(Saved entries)
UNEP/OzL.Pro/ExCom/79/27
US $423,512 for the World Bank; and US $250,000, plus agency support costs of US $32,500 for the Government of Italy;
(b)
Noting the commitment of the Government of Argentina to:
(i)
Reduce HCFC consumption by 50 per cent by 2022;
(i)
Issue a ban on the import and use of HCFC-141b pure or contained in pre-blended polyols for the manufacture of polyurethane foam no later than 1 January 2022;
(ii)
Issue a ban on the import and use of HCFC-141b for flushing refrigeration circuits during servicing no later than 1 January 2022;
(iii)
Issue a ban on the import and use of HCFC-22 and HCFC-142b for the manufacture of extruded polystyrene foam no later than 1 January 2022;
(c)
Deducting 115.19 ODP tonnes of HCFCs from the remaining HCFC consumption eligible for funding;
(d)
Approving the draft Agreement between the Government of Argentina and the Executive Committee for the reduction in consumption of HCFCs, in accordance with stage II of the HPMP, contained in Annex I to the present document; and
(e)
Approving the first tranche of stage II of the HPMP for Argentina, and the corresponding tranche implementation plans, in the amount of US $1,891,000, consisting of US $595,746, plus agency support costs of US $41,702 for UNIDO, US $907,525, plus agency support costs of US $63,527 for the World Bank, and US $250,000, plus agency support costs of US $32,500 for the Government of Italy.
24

■ Your task
So that no detail is lost, give every line of the data again exactly.

■ Reply to the exercise
UNEP/OzL.Pro/ExCom/79/27
US $423,512 for the World Bank; and US $250,000, plus agency support costs of US $32,500 for the Government of Italy;
(b)
Noting the commitment of the Government of Argentina to:
(i)
Reduce HCFC consumption by 50 per cent by 2022;
(i)
Issue a ban on the import and use of HCFC-141b pure or contained in pre-blended polyols for the manufacture of polyurethane foam no later than 1 January 2022;
(ii)
Issue a ban on the import and use of HCFC-141b for flushing refrigeration circuits during servicing no later than 1 January 2022;
(iii)
Issue a ban on the import and use of HCFC-22 and HCFC-142b for the manufacture of extruded polystyrene foam no later than 1 January 2022;
(c)
Deducting 115.19 ODP tonnes of HCFCs from the remaining HCFC consumption eligible for funding;
(d)
Approving the draft Agreement between the Government of Argentina and the Executive Committee for the reduction in consumption of HCFCs, in accordance with stage II of the HPMP, contained in Annex I to the present document; and
(e)
Approving the first tranche of stage II of the HPMP for Argentina, and the corresponding tranche implementation plans, in the amount of US $1,891,000, consisting of US $595,746, plus agency support costs of US $41,702 for UNIDO, US $907,525, plus agency support costs of US $63,527 for the World Bank, and US $250,000, plus agency support costs of US $32,500 for the Government of Italy.
24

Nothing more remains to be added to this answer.